Time for goodbye again

I’m hesitant to eulogize Tyler Murphy yet again as it’s been done in each successive column this week, but I’d be remiss if I didn’t mark the auspicious occasion in some way.
Actually, we’ll be marking it in our own way down at Fred’s in a few hours, but I digress ...
Having two-plus decades under my journalistic belt here at The Evening Sun, I’ve seen a lot of reporters come and go. I’m not sure what’s changed in the last few years, but that revolving door has slowed quite a bit – there was a time when it was a rarity for me to keep an editorial staff intact for more than a year at a time.
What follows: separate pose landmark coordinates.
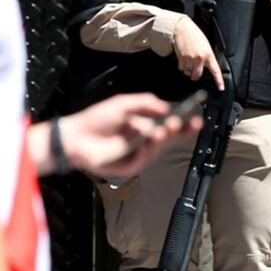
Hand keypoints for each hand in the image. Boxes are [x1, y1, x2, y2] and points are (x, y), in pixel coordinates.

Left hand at [60, 93, 202, 179]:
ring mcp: (137, 155)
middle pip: (167, 138)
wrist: (75, 137)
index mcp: (143, 126)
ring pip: (158, 149)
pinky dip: (147, 149)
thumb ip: (145, 102)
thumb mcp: (123, 104)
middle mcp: (143, 141)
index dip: (182, 121)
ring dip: (164, 137)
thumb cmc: (96, 120)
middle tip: (189, 122)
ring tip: (168, 126)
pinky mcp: (129, 167)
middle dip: (180, 131)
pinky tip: (149, 138)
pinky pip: (143, 159)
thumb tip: (165, 106)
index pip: (168, 124)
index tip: (195, 115)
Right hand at [172, 17, 223, 90]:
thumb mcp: (205, 45)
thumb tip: (206, 65)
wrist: (182, 28)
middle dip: (194, 75)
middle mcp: (200, 58)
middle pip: (197, 76)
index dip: (219, 81)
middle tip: (194, 70)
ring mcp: (190, 59)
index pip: (215, 70)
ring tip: (188, 58)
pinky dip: (181, 65)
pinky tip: (183, 57)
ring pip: (188, 72)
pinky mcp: (182, 59)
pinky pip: (181, 68)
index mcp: (209, 55)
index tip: (221, 88)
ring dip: (187, 69)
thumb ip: (207, 56)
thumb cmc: (194, 35)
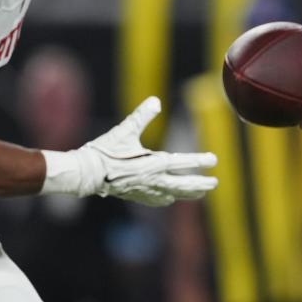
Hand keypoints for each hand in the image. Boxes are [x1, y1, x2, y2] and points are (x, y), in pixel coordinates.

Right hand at [43, 96, 218, 205]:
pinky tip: (170, 199)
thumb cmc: (105, 151)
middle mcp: (153, 180)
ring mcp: (145, 190)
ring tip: (200, 194)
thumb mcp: (125, 130)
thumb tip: (155, 101)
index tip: (213, 160)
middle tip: (214, 183)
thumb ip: (142, 116)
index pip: (182, 162)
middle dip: (199, 183)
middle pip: (183, 184)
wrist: (86, 173)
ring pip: (173, 194)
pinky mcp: (135, 195)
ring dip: (188, 194)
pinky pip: (156, 200)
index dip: (199, 161)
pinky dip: (167, 199)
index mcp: (153, 164)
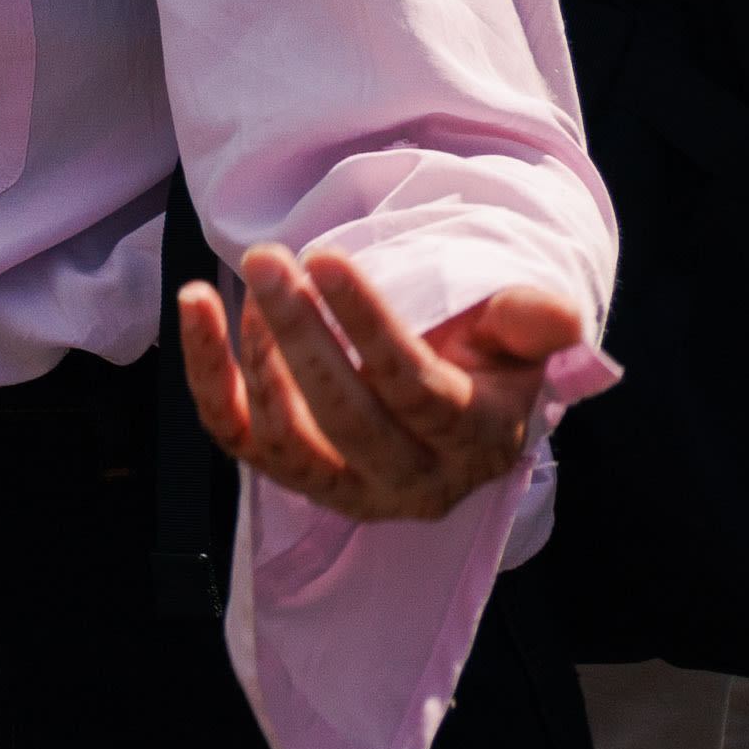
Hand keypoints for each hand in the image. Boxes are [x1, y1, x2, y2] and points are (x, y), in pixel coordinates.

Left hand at [178, 244, 593, 524]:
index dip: (366, 325)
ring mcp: (345, 490)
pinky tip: (194, 304)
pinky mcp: (288, 475)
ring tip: (253, 277)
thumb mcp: (515, 339)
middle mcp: (411, 484)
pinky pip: (234, 432)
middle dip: (299, 333)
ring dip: (255, 351)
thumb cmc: (480, 360)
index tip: (325, 258)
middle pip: (346, 418)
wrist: (444, 403)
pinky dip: (204, 370)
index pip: (415, 389)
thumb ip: (530, 323)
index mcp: (475, 444)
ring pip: (286, 434)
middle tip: (266, 260)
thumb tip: (553, 313)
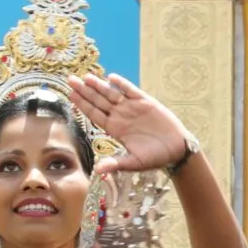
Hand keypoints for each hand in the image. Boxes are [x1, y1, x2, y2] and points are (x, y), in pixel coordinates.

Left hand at [66, 73, 191, 173]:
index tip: (70, 95)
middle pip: (99, 101)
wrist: (177, 150)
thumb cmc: (155, 158)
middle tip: (71, 80)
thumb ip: (117, 163)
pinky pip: (131, 91)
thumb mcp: (134, 163)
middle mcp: (120, 116)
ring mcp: (132, 107)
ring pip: (112, 94)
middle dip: (85, 91)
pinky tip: (111, 78)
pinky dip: (122, 84)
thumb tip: (98, 171)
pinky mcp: (146, 102)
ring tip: (86, 77)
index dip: (82, 104)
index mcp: (115, 129)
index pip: (94, 114)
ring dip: (99, 85)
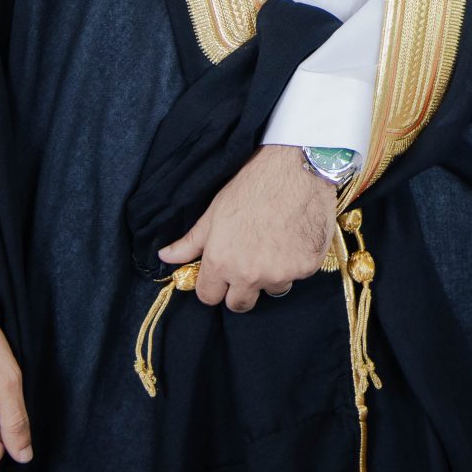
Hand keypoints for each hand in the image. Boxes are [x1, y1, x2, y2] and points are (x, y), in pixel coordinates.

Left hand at [159, 144, 336, 312]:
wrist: (295, 168)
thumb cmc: (251, 186)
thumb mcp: (214, 213)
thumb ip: (190, 242)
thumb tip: (165, 256)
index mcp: (221, 263)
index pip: (209, 297)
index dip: (213, 285)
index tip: (221, 273)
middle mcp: (250, 275)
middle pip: (239, 304)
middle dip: (240, 288)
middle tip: (248, 262)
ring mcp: (281, 274)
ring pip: (272, 289)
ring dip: (271, 276)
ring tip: (275, 244)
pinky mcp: (307, 268)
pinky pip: (297, 276)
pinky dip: (296, 262)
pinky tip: (294, 236)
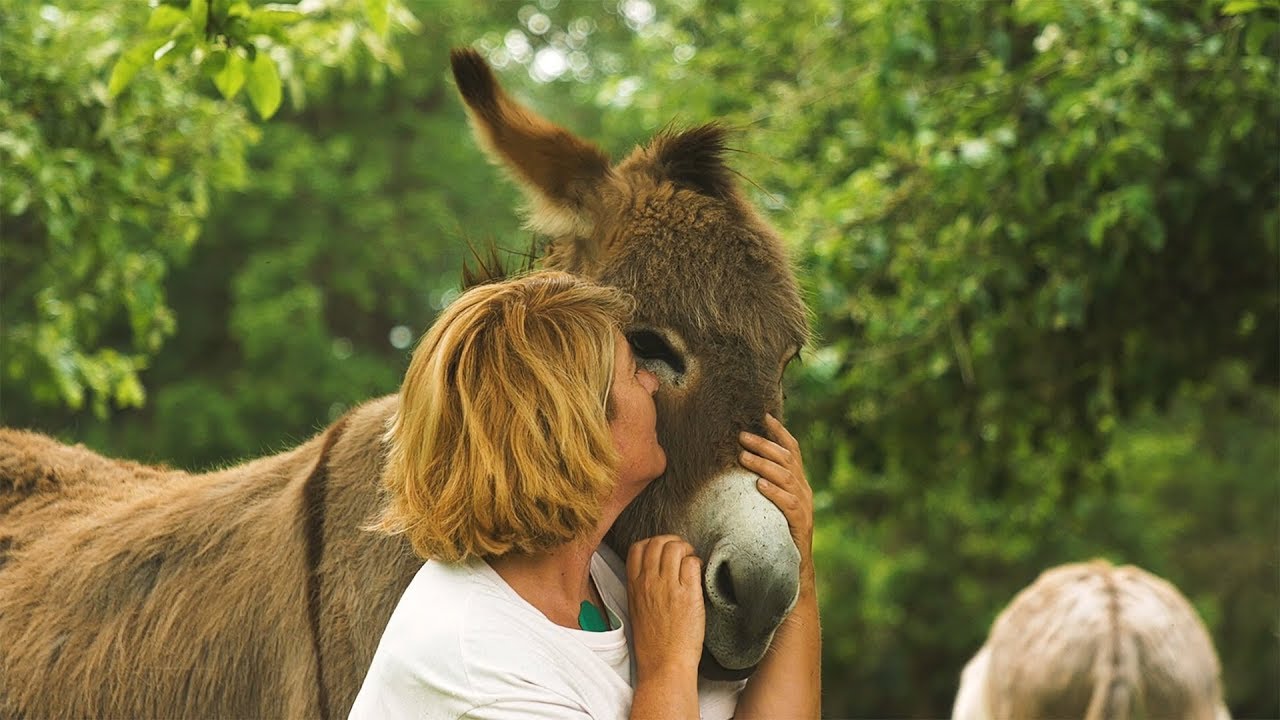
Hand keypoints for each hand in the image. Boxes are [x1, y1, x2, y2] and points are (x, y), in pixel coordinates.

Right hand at [626, 535, 704, 680]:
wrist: (664, 664)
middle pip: (658, 542)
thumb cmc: (653, 642)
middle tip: (682, 554)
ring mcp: (668, 586)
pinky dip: (697, 563)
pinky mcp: (688, 594)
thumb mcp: (637, 610)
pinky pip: (692, 563)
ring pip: (675, 547)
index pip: (637, 547)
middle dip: (672, 542)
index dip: (652, 543)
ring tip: (691, 562)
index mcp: (634, 585)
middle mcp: (649, 582)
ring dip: (686, 550)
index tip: (663, 552)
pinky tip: (698, 576)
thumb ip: (642, 587)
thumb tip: (655, 570)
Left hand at [739, 414, 813, 582]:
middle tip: (741, 436)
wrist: (795, 566)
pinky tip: (760, 486)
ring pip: (786, 478)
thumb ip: (766, 483)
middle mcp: (803, 489)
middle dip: (764, 444)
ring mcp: (803, 505)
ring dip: (764, 465)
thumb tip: (742, 462)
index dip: (780, 432)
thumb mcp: (773, 502)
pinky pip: (788, 504)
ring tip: (744, 457)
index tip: (764, 415)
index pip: (792, 450)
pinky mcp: (799, 522)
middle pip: (786, 459)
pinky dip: (774, 493)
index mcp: (798, 481)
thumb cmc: (778, 531)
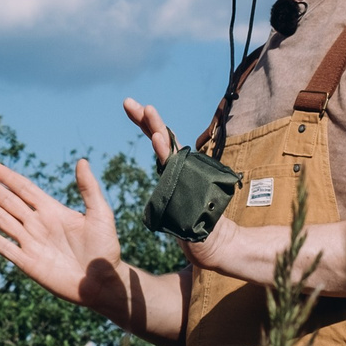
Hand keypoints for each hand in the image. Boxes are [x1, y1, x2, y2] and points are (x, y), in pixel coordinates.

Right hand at [0, 157, 125, 310]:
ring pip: (2, 220)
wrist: (104, 283)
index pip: (24, 189)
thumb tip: (81, 161)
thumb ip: (88, 189)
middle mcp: (38, 224)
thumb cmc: (105, 249)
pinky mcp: (28, 263)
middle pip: (8, 201)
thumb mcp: (100, 214)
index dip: (7, 177)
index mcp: (52, 211)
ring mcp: (31, 243)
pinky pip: (5, 247)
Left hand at [125, 95, 258, 276]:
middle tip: (129, 102)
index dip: (145, 124)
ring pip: (168, 147)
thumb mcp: (172, 209)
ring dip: (156, 128)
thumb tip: (162, 194)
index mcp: (175, 169)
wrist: (216, 243)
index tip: (130, 106)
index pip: (158, 141)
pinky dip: (165, 150)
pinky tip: (156, 137)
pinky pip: (174, 165)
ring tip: (146, 110)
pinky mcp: (190, 184)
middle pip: (162, 137)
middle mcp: (182, 167)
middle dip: (146, 119)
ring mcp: (187, 174)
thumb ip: (168, 197)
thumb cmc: (196, 228)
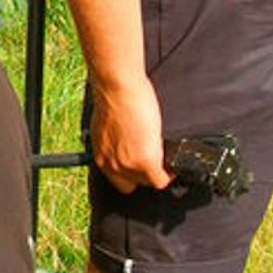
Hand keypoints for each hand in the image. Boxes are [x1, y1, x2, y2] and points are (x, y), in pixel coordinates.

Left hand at [90, 75, 170, 193]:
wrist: (117, 87)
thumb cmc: (113, 96)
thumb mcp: (106, 126)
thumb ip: (113, 140)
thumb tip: (125, 143)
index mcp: (100, 154)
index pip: (116, 180)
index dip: (132, 175)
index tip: (141, 169)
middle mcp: (111, 164)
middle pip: (133, 184)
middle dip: (145, 174)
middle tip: (157, 162)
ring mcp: (128, 164)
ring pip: (149, 182)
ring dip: (158, 172)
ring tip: (166, 160)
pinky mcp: (145, 161)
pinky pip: (161, 179)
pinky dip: (169, 174)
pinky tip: (172, 165)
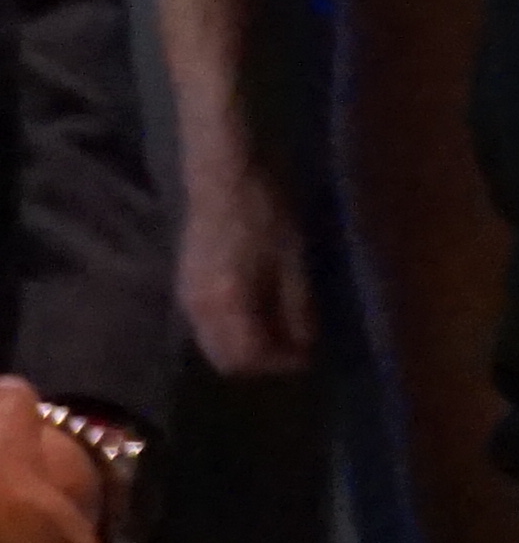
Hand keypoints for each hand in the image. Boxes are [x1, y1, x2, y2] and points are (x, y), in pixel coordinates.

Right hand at [177, 162, 312, 377]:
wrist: (222, 179)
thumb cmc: (264, 213)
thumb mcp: (293, 259)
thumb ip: (297, 306)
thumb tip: (305, 344)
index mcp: (227, 304)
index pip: (250, 356)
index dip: (281, 363)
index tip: (310, 356)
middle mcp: (199, 310)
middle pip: (226, 360)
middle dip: (262, 363)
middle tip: (295, 349)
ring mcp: (186, 300)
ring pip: (213, 346)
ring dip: (245, 349)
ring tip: (280, 333)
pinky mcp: (184, 288)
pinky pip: (206, 329)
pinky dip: (231, 334)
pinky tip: (258, 315)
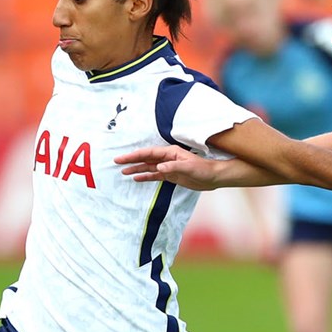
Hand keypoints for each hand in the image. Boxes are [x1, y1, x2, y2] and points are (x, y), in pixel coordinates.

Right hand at [116, 146, 230, 189]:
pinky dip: (146, 177)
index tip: (122, 158)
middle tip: (117, 162)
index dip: (134, 155)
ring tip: (123, 172)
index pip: (148, 153)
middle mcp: (167, 158)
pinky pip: (155, 176)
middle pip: (145, 159)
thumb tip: (158, 168)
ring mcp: (168, 167)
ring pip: (148, 167)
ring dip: (136, 169)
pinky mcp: (171, 175)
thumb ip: (173, 167)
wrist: (214, 177)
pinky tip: (137, 178)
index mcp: (170, 153)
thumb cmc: (204, 169)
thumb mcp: (189, 168)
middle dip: (131, 160)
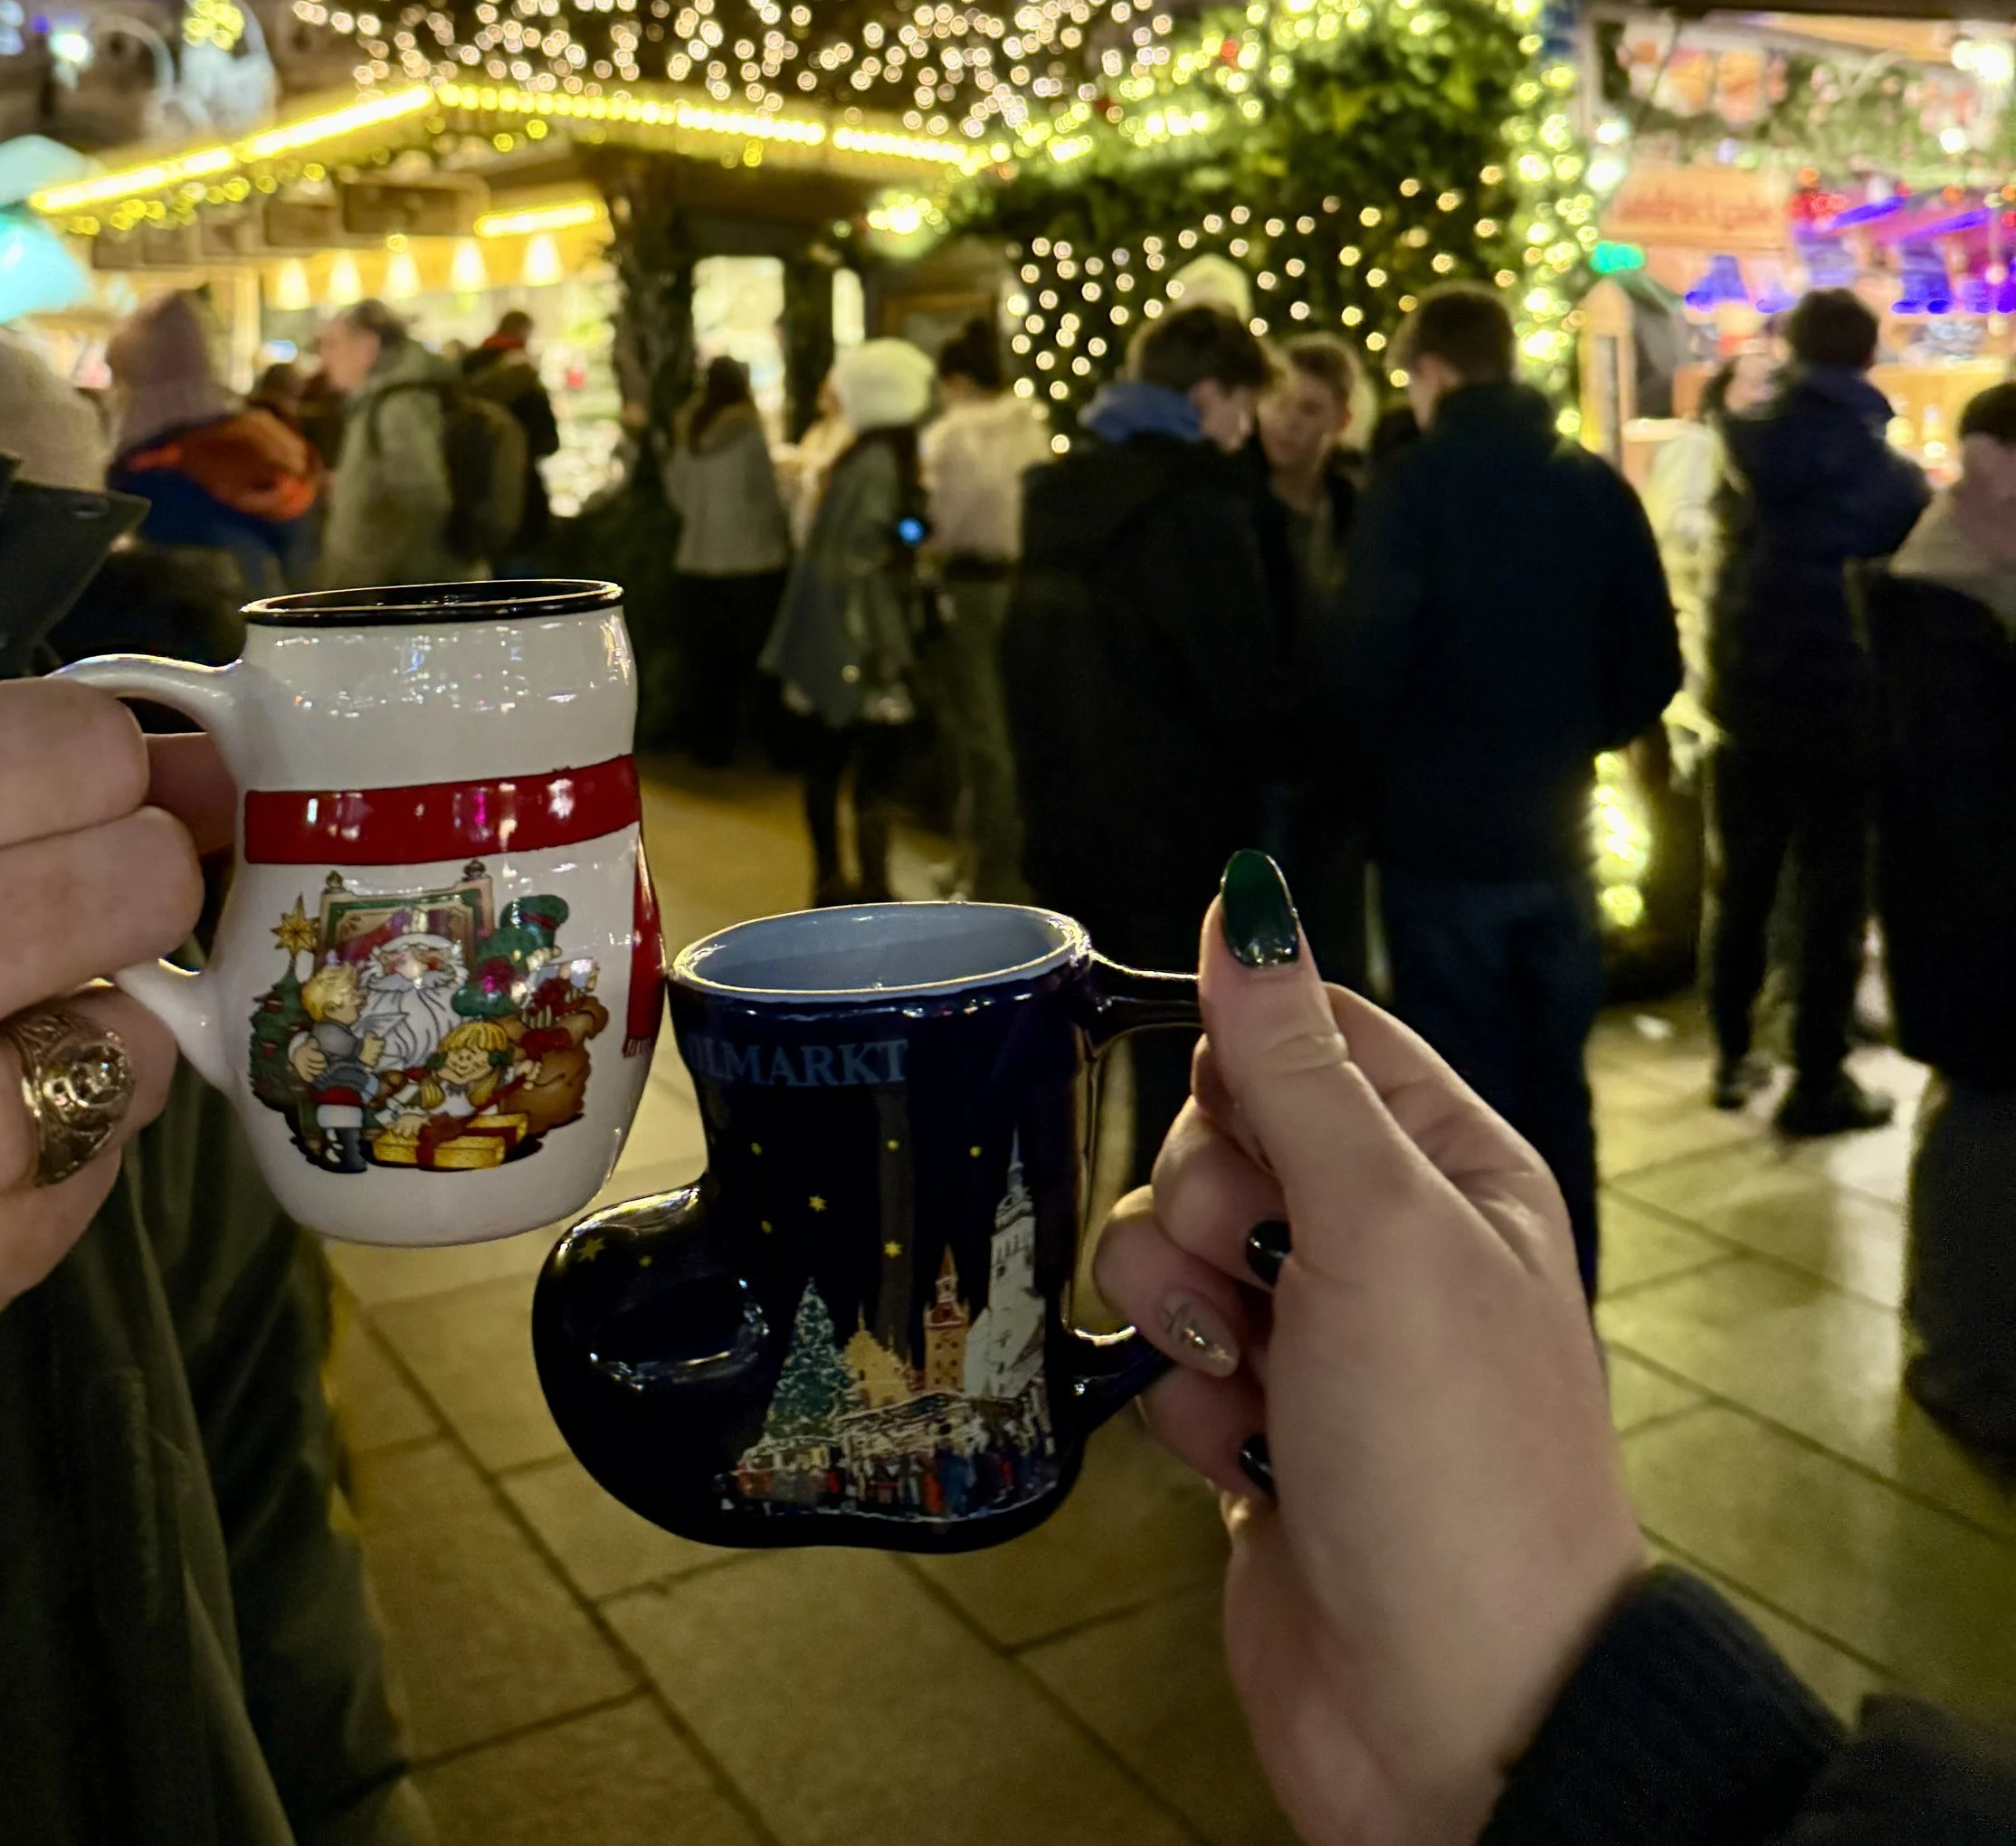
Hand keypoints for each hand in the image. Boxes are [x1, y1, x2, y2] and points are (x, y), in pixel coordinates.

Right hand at [1093, 872, 1642, 1845]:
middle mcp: (1384, 1244)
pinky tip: (1238, 1457)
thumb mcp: (1378, 1224)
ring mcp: (1316, 1342)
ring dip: (1183, 1308)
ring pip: (1171, 1247)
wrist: (1456, 1718)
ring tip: (1247, 1380)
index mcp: (1449, 1167)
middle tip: (1263, 1275)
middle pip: (1222, 1137)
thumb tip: (1244, 899)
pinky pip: (1159, 1359)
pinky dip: (1179, 1403)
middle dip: (1207, 1201)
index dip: (1247, 1062)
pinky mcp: (1250, 1432)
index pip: (1314, 1034)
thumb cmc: (1457, 1464)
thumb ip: (1293, 1062)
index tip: (1234, 1119)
But today, Tyler breaks up our happy little family, after five-ish years at our newspaper, to follow a new path in Albany. The newsroom bonds formed will be torn asunder, only to form anew once Reporter X (I suppose I should get around to hiring someone, eh?) succeeds him. We’re a small, close-knit group here, forged into a team by a single common goal: Friday lunch. Err, the Pursuit of Truth! Yeah, that’s what I meant. It will take a while before we figure out where Reporter X fits in, where his or her talents are best put to use, how he or she will mesh with our eccentric little coterie. Just ask poor Brian, who we still refer to as “New Guy” after almost two years.
Although I lost a few reporters here and there (they’re probably around here someplace) during my first few years as editor, I remember the first truly devastating departure for me personally was when Karen Bergamo (now Moore) left near the end of the 90s. “I can’t do this without you,” I remember telling her as we hugged goodbye in the Lackawanna Avenue parking lot. Even the late Kathy O’Hara shed a tear over that one. And yet, on the following Monday morning, we put out another edition and the local news business marched on. That’s how we roll; the news waits for no man, I always say.
There have been countless goodbye scenes since then, and it never gets any easier (except when their exits are sudden and not of their own volition; that’s always fun). “So many faces in and out of my life; some will last, some will just be now and then,” Billy Joel once sang. Indeed, I’ve been largely blessed with a tremendous amount of talent, dedication and friendship in The Evening Sun newsroom over the years, and I’m grateful, at least in some way, for each and every one of them. For a time, they toiled under our banner, and their blood, sweat and tears changed the fabric of this ever-evolving product forever.
So today Tyler, my friend and colleague, joins the legion of Evening Sun Reporters Past – Karen, Jude, Nicole, Jessica, Mike, Christian, Sean, Barb, Stacey, Dave, Jeff, Katie, Jill, Vince, and 30-some others – who gave their all and left their mark on Chenango County’s Hometown Daily. Most were good employees. Many were good reporters. Others were good friends. A select few were all three.